Stored items:
*** Block opens ***
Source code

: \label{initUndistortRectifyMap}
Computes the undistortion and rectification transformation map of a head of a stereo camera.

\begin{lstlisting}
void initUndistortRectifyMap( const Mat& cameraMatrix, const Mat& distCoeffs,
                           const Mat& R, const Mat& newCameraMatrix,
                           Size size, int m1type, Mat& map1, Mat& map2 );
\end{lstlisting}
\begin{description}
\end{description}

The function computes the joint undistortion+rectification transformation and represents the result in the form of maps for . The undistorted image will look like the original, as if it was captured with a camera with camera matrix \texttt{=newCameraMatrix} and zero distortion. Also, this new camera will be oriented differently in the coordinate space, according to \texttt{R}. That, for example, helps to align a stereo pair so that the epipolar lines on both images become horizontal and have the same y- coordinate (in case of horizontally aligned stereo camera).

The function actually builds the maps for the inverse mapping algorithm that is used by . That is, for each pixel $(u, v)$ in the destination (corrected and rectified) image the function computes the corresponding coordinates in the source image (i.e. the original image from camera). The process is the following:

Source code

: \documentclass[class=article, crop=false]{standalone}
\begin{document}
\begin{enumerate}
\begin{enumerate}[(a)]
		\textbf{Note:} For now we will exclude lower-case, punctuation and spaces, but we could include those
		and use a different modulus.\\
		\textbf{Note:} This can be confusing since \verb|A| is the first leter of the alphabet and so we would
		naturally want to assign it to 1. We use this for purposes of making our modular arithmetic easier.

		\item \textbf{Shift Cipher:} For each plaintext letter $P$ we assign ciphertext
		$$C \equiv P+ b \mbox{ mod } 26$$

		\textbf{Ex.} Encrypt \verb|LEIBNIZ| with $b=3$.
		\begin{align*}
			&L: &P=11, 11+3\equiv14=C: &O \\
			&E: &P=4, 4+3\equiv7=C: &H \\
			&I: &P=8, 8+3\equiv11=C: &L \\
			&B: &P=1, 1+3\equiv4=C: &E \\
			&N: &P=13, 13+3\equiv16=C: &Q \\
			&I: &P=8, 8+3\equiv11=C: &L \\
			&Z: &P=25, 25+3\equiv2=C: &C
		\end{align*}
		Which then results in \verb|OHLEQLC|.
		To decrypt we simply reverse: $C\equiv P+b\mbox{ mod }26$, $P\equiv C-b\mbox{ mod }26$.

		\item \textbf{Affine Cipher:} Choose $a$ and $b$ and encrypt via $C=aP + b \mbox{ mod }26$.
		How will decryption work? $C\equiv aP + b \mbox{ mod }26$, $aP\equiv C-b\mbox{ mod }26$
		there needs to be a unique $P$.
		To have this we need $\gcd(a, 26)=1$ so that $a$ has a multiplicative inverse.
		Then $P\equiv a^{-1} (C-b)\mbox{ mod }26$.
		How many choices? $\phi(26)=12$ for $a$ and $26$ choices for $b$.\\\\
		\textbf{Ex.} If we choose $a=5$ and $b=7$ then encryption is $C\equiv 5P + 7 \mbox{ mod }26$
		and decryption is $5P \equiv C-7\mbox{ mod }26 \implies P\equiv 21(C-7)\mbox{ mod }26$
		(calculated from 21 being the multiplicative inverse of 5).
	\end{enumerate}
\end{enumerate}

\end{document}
*** Block closes ***
REQUEST: Your answer is the line containing "To have this" plus every line after it through the end of the entries, given again exactly and alone.

ANSWER BOX:
		To have this we need $\gcd(a, 26)=1$ so that $a$ has a multiplicative inverse.
		Then $P\equiv a^{-1} (C-b)\mbox{ mod }26$.
		How many choices? $\phi(26)=12$ for $a$ and $26$ choices for $b$.\\\\
		\textbf{Ex.} If we choose $a=5$ and $b=7$ then encryption is $C\equiv 5P + 7 \mbox{ mod }26$
		and decryption is $5P \equiv C-7\mbox{ mod }26 \implies P\equiv 21(C-7)\mbox{ mod }26$
		(calculated from 21 being the multiplicative inverse of 5).
	\end{enumerate}
\end{enumerate}

\end{document}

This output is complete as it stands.